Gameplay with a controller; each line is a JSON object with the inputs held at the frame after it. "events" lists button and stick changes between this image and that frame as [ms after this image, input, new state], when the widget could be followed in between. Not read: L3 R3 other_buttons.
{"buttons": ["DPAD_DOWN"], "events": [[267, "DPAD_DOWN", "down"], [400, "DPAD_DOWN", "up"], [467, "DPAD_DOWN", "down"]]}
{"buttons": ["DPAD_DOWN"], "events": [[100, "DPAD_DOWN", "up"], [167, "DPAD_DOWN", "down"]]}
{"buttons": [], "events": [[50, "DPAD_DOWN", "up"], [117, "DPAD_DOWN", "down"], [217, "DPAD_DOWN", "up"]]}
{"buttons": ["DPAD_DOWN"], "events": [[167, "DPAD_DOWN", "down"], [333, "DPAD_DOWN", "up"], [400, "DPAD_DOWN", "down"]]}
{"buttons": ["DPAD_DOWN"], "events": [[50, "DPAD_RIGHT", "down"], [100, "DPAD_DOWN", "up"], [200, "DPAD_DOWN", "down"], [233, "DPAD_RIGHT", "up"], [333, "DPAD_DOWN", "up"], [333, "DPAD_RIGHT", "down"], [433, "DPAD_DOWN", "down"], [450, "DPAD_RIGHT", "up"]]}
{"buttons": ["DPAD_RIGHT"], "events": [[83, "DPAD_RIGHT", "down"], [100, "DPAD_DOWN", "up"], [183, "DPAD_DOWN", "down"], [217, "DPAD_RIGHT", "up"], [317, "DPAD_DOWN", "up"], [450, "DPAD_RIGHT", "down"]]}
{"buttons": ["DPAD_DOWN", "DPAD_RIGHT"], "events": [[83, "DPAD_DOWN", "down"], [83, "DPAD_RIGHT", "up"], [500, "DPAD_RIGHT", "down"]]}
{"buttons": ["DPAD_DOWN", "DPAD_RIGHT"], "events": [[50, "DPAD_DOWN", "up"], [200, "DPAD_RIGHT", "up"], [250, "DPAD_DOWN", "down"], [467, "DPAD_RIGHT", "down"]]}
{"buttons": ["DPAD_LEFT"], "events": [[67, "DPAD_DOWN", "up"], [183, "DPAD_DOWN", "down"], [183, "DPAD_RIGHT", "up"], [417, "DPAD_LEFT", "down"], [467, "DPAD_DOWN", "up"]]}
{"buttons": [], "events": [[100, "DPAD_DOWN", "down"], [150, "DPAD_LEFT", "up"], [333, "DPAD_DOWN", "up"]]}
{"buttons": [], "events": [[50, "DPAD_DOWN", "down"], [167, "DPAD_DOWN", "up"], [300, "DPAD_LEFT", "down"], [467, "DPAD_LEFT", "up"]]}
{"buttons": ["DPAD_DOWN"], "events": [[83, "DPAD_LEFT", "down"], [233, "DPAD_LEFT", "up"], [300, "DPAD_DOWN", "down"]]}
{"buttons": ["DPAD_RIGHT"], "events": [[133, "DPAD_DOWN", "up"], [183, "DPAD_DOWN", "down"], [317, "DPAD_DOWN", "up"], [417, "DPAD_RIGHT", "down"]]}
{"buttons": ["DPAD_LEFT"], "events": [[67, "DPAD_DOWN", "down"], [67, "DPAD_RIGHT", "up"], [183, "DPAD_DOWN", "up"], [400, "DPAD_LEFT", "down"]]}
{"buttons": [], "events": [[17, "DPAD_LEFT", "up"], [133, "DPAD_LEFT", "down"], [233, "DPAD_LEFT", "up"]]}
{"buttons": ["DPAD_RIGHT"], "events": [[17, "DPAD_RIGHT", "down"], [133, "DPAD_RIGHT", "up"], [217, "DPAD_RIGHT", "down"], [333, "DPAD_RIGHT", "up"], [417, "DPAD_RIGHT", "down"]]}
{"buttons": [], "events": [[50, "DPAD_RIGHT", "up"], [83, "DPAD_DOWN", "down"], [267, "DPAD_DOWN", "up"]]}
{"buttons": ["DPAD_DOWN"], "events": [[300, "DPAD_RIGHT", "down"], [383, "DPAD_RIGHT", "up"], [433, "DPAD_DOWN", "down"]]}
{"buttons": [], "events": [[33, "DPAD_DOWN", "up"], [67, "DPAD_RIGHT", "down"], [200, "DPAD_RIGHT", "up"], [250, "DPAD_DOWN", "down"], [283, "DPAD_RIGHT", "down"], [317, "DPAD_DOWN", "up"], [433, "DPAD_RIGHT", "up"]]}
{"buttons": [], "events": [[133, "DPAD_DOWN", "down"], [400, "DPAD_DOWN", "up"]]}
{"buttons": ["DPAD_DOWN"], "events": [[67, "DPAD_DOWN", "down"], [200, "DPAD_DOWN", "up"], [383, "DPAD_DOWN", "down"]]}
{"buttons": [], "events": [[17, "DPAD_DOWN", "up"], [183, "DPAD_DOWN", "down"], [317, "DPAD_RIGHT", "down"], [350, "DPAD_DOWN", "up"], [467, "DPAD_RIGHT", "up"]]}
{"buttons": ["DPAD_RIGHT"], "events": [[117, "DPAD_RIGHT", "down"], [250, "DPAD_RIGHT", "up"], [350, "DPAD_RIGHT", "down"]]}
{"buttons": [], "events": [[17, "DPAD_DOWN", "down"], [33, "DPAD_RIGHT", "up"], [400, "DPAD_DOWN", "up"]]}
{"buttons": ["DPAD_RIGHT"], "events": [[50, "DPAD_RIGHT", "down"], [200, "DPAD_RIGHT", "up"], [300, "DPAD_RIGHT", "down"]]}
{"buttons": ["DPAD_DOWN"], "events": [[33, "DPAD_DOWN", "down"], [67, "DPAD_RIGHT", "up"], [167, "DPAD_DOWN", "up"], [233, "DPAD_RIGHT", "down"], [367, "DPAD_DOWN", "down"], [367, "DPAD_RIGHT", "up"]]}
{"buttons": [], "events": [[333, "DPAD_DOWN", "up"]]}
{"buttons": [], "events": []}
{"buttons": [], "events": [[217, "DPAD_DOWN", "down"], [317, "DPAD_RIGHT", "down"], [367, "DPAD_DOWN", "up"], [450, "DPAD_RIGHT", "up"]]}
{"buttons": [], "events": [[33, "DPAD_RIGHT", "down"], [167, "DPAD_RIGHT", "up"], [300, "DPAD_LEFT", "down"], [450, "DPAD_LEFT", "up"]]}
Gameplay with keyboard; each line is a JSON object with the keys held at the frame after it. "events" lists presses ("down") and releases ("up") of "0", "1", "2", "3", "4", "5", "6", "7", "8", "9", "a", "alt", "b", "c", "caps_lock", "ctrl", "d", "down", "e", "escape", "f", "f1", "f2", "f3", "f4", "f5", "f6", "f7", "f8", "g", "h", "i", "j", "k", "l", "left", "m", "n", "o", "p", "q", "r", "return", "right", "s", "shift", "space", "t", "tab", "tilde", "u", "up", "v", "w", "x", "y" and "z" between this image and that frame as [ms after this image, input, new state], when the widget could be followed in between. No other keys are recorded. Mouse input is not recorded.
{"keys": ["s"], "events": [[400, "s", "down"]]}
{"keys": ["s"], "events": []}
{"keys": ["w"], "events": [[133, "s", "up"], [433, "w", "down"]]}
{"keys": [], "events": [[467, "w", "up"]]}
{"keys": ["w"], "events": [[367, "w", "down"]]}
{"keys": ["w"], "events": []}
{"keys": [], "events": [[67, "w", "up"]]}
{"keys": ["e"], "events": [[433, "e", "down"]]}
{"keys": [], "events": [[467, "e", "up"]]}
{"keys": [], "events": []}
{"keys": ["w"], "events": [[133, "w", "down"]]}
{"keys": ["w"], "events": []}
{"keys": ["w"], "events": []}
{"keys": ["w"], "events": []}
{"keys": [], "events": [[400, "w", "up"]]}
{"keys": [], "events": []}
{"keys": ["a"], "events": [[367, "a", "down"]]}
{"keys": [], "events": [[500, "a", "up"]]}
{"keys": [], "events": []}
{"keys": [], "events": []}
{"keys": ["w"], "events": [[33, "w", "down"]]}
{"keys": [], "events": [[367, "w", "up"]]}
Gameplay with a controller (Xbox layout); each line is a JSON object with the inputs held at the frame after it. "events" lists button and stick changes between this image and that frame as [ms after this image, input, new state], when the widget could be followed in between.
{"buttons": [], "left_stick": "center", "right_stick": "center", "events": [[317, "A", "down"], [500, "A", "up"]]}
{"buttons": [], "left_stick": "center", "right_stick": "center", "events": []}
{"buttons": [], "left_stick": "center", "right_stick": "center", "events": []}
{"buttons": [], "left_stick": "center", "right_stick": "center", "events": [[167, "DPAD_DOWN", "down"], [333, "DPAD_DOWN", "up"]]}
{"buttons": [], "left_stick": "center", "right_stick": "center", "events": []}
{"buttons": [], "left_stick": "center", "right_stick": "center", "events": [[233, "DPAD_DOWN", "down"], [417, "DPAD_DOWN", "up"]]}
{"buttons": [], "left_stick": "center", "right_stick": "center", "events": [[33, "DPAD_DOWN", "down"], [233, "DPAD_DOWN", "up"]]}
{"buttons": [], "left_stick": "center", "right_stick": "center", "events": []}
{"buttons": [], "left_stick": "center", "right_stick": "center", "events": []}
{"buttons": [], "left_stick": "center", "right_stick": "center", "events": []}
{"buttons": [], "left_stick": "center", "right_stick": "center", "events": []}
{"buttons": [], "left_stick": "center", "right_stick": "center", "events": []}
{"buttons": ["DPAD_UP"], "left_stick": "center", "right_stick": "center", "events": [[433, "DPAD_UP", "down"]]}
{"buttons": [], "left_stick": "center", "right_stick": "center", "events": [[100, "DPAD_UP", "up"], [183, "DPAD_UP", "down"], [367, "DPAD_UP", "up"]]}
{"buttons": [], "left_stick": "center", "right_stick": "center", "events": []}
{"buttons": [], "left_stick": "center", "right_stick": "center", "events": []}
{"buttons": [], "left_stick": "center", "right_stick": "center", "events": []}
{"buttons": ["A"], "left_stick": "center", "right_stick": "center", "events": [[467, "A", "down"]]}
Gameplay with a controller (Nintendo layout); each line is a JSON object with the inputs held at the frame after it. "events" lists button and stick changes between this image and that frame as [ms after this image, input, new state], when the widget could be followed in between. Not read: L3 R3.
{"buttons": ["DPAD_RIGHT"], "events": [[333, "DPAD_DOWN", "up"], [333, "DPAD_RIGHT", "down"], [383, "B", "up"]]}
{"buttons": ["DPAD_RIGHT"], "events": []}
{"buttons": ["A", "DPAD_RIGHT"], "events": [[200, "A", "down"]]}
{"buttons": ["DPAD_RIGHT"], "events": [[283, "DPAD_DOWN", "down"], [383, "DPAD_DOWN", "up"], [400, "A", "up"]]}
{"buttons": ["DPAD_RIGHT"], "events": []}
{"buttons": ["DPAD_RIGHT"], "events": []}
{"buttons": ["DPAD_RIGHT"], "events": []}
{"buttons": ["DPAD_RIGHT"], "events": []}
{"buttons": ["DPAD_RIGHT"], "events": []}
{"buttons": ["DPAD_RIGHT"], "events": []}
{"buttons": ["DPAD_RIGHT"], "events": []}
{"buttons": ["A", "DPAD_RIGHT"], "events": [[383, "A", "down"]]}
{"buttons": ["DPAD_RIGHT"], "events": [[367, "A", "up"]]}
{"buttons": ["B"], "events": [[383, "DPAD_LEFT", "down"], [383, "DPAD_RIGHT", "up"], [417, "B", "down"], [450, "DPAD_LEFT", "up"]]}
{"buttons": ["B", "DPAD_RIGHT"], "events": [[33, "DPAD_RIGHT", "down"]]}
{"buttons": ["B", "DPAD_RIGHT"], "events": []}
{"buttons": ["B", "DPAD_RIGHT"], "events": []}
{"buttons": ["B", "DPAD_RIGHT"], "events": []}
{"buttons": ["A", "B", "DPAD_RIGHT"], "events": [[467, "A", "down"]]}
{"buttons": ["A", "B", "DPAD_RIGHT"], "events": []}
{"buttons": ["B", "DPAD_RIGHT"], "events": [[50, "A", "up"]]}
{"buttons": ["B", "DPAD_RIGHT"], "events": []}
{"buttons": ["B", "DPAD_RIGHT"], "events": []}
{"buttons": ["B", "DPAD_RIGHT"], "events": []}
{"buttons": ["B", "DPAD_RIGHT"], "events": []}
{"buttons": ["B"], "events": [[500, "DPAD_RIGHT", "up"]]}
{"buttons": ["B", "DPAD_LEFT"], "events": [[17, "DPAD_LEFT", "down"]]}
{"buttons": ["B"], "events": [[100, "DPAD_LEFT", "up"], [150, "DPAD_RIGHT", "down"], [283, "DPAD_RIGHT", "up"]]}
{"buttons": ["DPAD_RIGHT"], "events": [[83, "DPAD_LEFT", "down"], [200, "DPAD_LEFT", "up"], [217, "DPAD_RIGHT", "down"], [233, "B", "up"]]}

**Brief:** Look through the material above and pick out each line holding the word "layout".

**Response area:**
Gameplay with a controller (Xbox layout); each line is a JSON object with the inputs held at the frame after it. "events" lists button and stick changes between this image and that frame as [ms after this image, input, new state], when the widget could be followed in between.
Gameplay with a controller (Nintendo layout); each line is a JSON object with the inputs held at the frame after it. "events" lists button and stick changes between this image and that frame as [ms after this image, input, new state], when the widget could be followed in between. Not read: L3 R3.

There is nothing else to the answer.